Il 07 maggio 2015 consegnai il progetto esecutivo delle infrastrutture di Cirene alla HIB di Tripoli. Nel mese di luglio 2015 furono approvate le progettazioni della nuova città e le fatture riguardanti le prestazioni eseguite fino ad allora. Tutto ciò è il frutto di innumerevoli viaggi a Tripoli, specialmente nel 2015 (di cui non racconto le vicissitudini ed i rischi), e della collaborazione di alcuni tecnici libici che mi hanno consentito di concludere tutte le procedure burocratiche preliminari al tanto atteso pagamento… pagamento che non è ancora avvenuto.
Non voglio raccontare nel dettaglio gli stati d’animo di questi ultimi cinque anni passati dal mio rientro in Italia.
Mi sento solo di dire che in quest’interminabile attesa di risposte, vedendo tutto ciò che ho costruito in una vita sgretolarsi inesorabilmente, la sensazione di sconforto e di angoscia è stata così forte da sentirmi completamente impotente e senza forze per reagire… In quei momenti era impossibile trovare pensieri positivi. Ho pensato molte volte a quegli imprenditori che preferiscono farla finita e credo di riuscire a capire il loro stato d’animo.

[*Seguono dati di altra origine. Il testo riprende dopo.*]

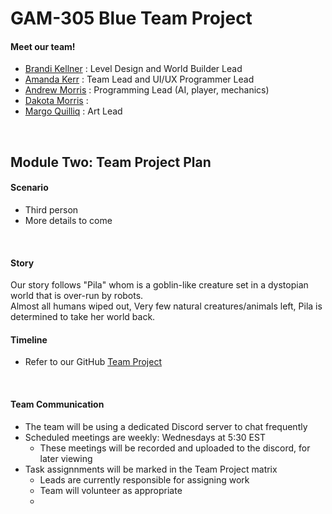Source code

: # GAM-305 Blue Team Project

#### Meet our team!
* [Brandi Kellner](https://github.com/BrandiKellner) : Level Design and World Builder Lead
* [Amanda Kerr](https://github.com/amarkerr) : Team Lead and UI/UX Programmer Lead
* [Andrew Morris](https://github.com/AndrewMorris22) : Programming Lead (AI, player, mechanics)
* [Dakota Morris](https://github.com/DakotaM26) :
* [Margo Quilliq](https://github.com/NerdsyPotato) : Art Lead
<br/>

## Module Two: Team Project Plan
#### Scenario
* Third person
* More details to come

<br/>

#### Story
  Our story follows "Pila" whom is a goblin-like creature set in a dystopian world that is over-run by robots.<br/> 
  Almost all humans wiped out, Very few natural creatures/animals left, Pila is determined to take her world back.
<br/>

#### Timeline
* Refer to our GitHub [Team Project](https://github.com/users/amarkerr/projects/2)

<br/>

#### Team Communication
* The team will be using a dedicated Discord server to chat frequently
* Scheduled meetings are weekly: Wednesdays at 5:30 EST
  * These meetings will be recorded and uploaded to the discord, for later viewing
* Task assignnments will be marked in the Team Project matrix
  * Leads are currently responsible for assigning work
  * Team will volunteer as appropriate
  * 
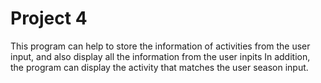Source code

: # Project 4

This program can help to store the information of activities from the user input, and also display all the information from the user inpits
In addition, the program can display the activity that matches the user season input.
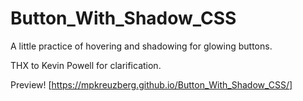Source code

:# Button_With_Shadow_CSS

A little practice of hovering and shadowing for glowing buttons.

THX to Kevin Powell for clarification.

Preview! [https://mpkreuzberg.github.io/Button_With_Shadow_CSS/]
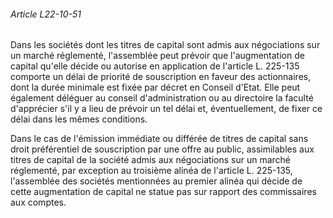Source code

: ###### Article L22-10-51

Dans les sociétés dont les titres de capital sont admis aux négociations sur un marché réglementé, l'assemblée peut prévoir que l'augmentation de capital qu'elle décide ou autorise en application de l'article L. 225-135 comporte un délai de priorité de souscription en faveur des actionnaires, dont la durée minimale est fixée par décret en Conseil d'Etat. Elle peut également déléguer au conseil d'administration ou au directoire la faculté d'apprécier s'il y a lieu de prévoir un tel délai et, éventuellement, de fixer ce délai dans les mêmes conditions.

Dans le cas de l'émission immédiate ou différée de titres de capital sans droit préférentiel de souscription par une offre au public, assimilables aux titres de capital de la société admis aux négociations sur un marché réglementé, par exception au troisième alinéa de l'article L. 225-135, l'assemblée des sociétés mentionnées au premier alinéa qui décide de cette augmentation de capital ne statue pas sur rapport des commissaires aux comptes.

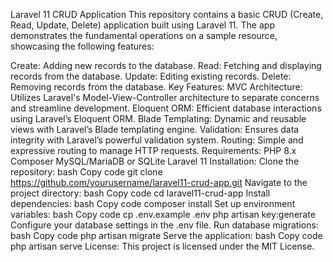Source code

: Laravel 11 CRUD Application
This repository contains a basic CRUD (Create, Read, Update, Delete) application built using Laravel 11. The app demonstrates the fundamental operations on a sample resource, showcasing the following features:

Create: Adding new records to the database.
Read: Fetching and displaying records from the database.
Update: Editing existing records.
Delete: Removing records from the database.
Key Features:
MVC Architecture: Utilizes Laravel's Model-View-Controller architecture to separate concerns and streamline development.
Eloquent ORM: Efficient database interactions using Laravel’s Eloquent ORM.
Blade Templating: Dynamic and reusable views with Laravel’s Blade templating engine.
Validation: Ensures data integrity with Laravel’s powerful validation system.
Routing: Simple and expressive routing to manage HTTP requests.
Requirements:
PHP 8.x
Composer
MySQL/MariaDB or SQLite
Laravel 11
Installation:
Clone the repository:
bash
Copy code
git clone https://github.com/yourusername/laravel11-crud-app.git
Navigate to the project directory:
bash
Copy code
cd laravel11-crud-app
Install dependencies:
bash
Copy code
composer install
Set up environment variables:
bash
Copy code
cp .env.example .env
php artisan key:generate
Configure your database settings in the .env file.
Run database migrations:
bash
Copy code
php artisan migrate
Serve the application:
bash
Copy code
php artisan serve
License:
This project is licensed under the MIT License.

Assieme agli altri imprenditori presenti in Libia nel febbraio 2011 ci chiediamo il motivo per cui uno Stato non tuteli e risarcisca coloro i quali, senza causa, sono stati costretti ad interrompere i contratti di lavoro. Ci chiediamo il motivo per cui non siamo stati almeno assistiti nelle operazioni di recupero dei crediti maturati e di ripresa delle posizioni raggiunte in Libia con grandi sacrifici e senza aiuto di alcuno. La maggior parte delle 80 imprese e società, presenti in Libia fino al 2011 e con crediti da esigere, è composta da piccole realtà. Queste piccole realtà negli anni furono richiamate in Libia per riprendere i lavori, ma senza liquidità come avrebbero potuto farlo?
Io l’ho fatto!
Ho risposto alla chiamata di ripresa dei lavori, indebitandomi con le banche. Ho fatto tutto ciò per non essere sostituito e al fine di concludere le progettazioni, che solo in questo modo potevano essere approvate definitivamente, e nella speranza di raggiungere l’obiettivo di essere pagato.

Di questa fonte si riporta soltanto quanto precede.